### Page extract
● ● ● ● ● ● ●

Sunitinib Does Not Accelerate Tumor Growth Post-Therapy

Researchers show that sunitinib, a tyrosine kinase inhibitor approved for metastatic renal cell carcinoma (RCC) as well as progressive gastrointestinal stromal tumors (GIST), does not result in accelerated growth of kidney tumors after discontinuing treatment. The results, from Krastan B. Blagoev, PhD of the National Science Foundation, Antonio Fojo, MD, PhD of the Center for Cancer Research at the National Cancer Institute, and colleagues is published in Cell Reports. The data suggest that benefit from sunitinib is not correlated with any post-therapy biological changes that are harmful for patients.

Ball-and-stick model of sunitinib

“There is no evidence that in humans such [tumor growth] acceleration occurs with the use of sunitinib in patients with kidney cancer,” said Fojo. “We feel quite comfortable that this likely does not occur in treatment of other cancers with sunitinib,” Fojo added.

Sunitinib is an oral inhibitor of tumor angiogenesis and tumor proliferation. Its targets include the receptors of the platelet-derived growth factor as well as vascular endothelial growth factor receptors (VEGFRs), which play a role in both tumor angiogenesis and tumor cell proliferation. Several animal studies showed that anti-angiogenesis may create an environment that could accelerate metastasis, including two published in Cancer Cell in 2009 (study 1, study 2). While the animal models were breast cancer models and tested sunitinib on small early-stage tumors, in the clinic sunitinib is used for renal cell cancers in advanced stages.

For the current study, the researchers analyzed the data from the large-scale phase III clinical trial in metastatic renal cell carcinoma that led to the approval of the drug by the US Food and Drug Administration (FDA) in the United States and by the European Medicines Agency in Europe. The researchers used more than 18,000 tumor measurements in 750 patients who participated in the phase III sunitinib RCC trial.

● ● ● ● ● ● ●

### Material provided
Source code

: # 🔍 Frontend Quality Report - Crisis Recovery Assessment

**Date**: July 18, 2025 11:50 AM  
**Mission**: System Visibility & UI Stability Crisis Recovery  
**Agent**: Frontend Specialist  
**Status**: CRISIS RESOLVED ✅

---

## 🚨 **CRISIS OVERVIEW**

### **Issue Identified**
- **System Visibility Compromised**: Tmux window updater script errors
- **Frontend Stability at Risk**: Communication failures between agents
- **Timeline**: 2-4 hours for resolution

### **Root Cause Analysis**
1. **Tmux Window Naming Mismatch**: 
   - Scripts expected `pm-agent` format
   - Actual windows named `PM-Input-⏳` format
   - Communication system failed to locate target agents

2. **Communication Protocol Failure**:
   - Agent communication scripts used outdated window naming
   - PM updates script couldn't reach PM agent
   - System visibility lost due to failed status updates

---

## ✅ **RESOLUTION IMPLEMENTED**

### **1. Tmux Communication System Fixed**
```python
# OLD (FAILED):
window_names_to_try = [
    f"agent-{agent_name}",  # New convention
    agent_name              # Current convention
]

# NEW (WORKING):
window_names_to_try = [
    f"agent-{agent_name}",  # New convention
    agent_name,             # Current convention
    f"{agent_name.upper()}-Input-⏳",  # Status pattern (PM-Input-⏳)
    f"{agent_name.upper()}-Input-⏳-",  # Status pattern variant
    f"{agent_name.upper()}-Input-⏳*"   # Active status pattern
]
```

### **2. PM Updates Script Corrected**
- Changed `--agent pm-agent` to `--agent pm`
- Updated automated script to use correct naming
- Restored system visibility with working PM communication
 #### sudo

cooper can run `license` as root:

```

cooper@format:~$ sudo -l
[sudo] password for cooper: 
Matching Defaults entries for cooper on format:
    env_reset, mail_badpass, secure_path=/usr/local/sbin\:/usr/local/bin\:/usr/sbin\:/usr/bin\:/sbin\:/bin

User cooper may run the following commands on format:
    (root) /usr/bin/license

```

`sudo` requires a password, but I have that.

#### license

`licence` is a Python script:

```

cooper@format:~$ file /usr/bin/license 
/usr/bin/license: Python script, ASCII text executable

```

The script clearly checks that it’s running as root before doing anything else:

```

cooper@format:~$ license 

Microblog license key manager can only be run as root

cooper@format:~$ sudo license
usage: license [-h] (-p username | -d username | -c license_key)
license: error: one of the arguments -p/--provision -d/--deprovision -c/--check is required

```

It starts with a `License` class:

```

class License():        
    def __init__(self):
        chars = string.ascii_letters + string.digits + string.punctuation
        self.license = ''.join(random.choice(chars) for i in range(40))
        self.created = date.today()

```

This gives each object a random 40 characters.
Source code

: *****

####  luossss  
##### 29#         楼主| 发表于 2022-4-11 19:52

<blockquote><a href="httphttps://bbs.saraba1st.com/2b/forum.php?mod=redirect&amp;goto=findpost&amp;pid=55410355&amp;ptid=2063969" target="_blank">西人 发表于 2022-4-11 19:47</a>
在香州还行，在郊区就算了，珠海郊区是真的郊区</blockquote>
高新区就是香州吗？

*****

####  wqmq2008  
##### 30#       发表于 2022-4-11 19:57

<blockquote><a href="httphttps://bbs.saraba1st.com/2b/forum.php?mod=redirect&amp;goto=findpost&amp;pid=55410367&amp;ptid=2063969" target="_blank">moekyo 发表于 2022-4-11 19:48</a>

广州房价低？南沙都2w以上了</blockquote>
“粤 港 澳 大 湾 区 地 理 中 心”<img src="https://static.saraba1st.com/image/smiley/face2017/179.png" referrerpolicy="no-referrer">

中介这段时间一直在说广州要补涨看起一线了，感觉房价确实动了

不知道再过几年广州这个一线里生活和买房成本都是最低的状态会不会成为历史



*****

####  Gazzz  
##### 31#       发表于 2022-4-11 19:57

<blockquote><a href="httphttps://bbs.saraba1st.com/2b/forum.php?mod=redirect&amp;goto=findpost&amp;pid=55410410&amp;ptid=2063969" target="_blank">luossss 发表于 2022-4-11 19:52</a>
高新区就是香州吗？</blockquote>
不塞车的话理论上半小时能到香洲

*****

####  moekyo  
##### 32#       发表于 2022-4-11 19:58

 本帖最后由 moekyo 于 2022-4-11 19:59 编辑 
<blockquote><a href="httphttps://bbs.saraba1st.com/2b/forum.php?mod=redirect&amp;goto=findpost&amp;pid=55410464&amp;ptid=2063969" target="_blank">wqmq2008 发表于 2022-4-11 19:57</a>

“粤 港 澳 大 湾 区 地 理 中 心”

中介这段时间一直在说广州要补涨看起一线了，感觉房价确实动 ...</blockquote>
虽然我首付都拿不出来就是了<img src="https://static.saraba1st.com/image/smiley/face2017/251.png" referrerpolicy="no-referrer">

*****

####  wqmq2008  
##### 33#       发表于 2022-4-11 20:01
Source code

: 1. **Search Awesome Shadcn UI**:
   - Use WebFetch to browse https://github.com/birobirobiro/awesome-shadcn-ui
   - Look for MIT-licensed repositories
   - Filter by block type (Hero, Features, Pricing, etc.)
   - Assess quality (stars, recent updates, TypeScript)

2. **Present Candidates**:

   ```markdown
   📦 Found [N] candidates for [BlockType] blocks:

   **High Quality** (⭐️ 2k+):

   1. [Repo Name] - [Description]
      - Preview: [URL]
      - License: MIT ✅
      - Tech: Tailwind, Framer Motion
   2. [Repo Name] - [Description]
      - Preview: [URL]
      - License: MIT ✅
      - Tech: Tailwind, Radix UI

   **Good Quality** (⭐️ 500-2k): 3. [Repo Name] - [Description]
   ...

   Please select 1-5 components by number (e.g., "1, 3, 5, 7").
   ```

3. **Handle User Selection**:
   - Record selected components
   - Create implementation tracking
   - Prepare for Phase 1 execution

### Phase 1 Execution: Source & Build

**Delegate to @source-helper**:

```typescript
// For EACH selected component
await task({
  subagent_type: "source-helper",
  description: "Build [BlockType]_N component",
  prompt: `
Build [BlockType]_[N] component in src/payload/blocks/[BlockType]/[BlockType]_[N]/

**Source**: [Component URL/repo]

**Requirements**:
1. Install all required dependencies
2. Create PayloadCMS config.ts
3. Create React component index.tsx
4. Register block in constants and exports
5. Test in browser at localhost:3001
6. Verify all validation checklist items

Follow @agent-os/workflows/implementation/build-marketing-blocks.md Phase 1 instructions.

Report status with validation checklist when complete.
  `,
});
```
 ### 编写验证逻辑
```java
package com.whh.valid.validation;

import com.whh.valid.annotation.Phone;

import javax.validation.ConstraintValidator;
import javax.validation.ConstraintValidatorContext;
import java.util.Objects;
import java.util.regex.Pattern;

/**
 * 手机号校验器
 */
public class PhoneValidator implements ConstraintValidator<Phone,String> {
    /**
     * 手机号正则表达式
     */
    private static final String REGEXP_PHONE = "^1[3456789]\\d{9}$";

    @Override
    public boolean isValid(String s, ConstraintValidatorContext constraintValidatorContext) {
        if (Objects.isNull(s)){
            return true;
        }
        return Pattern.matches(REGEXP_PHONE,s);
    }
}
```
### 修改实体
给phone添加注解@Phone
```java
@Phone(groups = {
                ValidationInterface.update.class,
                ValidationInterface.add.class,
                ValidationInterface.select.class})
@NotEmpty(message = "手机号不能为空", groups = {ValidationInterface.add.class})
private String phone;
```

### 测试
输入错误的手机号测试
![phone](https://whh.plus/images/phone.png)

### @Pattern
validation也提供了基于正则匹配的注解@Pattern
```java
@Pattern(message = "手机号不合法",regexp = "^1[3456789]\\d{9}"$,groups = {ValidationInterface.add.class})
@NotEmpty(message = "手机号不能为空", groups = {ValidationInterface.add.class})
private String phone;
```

● ● ● ● ● ● ●

### What the task requires
Reproduce word for word the passage of the sunitinib article that begins with "Sunitinib Does Not" and ends with "harmful for patients.". The material above has no connection to the sunitinib article.

### Task result
Sunitinib Does Not Accelerate Tumor Growth Post-Therapy

Researchers show that sunitinib, a tyrosine kinase inhibitor approved for metastatic renal cell carcinoma (RCC) as well as progressive gastrointestinal stromal tumors (GIST), does not result in accelerated growth of kidney tumors after discontinuing treatment. The results, from Krastan B. Blagoev, PhD of the National Science Foundation, Antonio Fojo, MD, PhD of the Center for Cancer Research at the National Cancer Institute, and colleagues is published in Cell Reports. The data suggest that benefit from sunitinib is not correlated with any post-therapy biological changes that are harmful for patients.